- _WORK REQUEST_:
What is needed is an exact copy of every entry, without the pictures.

- _DATA EXCERPTS_:
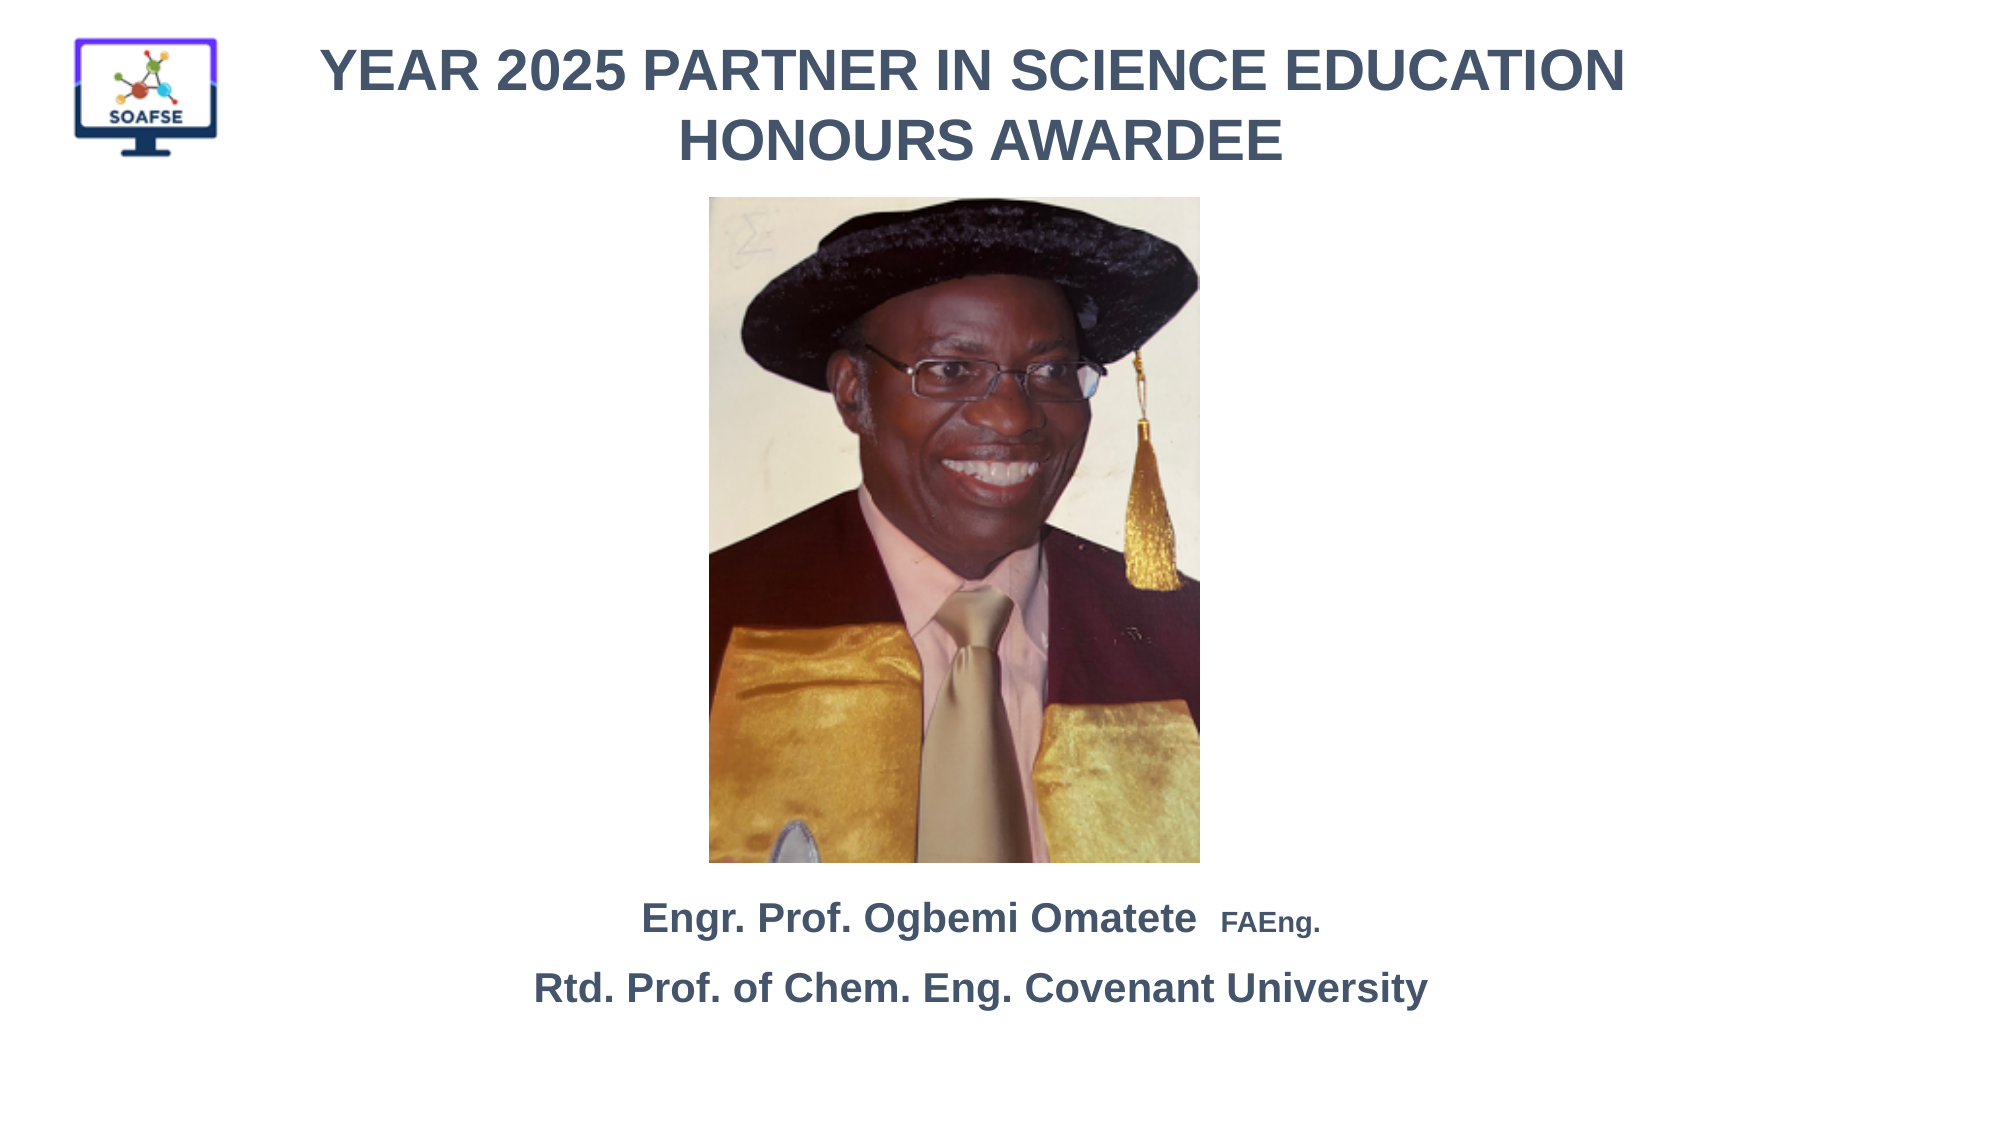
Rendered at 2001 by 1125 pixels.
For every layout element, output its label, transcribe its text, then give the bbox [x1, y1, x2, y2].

text_box Engr. Prof. Ogbemi Omatete FAEng. Rtd. Prof. of Chem. Eng. Covenant University [393, 863, 1569, 1019]
picture [709, 197, 1200, 863]
text_box YEAR 2025 PARTNER IN SCIENCE EDUCATION HONOURS AWARDEE [274, 24, 1688, 180]
picture [71, 35, 225, 163]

- _EXERCISE SOLUTION_:
Rendered at 2001 by 1125 pixels.
For every layout element, output its label, transcribe its text, then give the bbox [x1, y1, x2, y2].

text_box Engr. Prof. Ogbemi Omatete FAEng. Rtd. Prof. of Chem. Eng. Covenant University [393, 863, 1569, 1019]
picture [709, 197, 1200, 863]
text_box YEAR 2025 PARTNER IN SCIENCE EDUCATION HONOURS AWARDEE [274, 24, 1688, 180]
picture [71, 35, 225, 163]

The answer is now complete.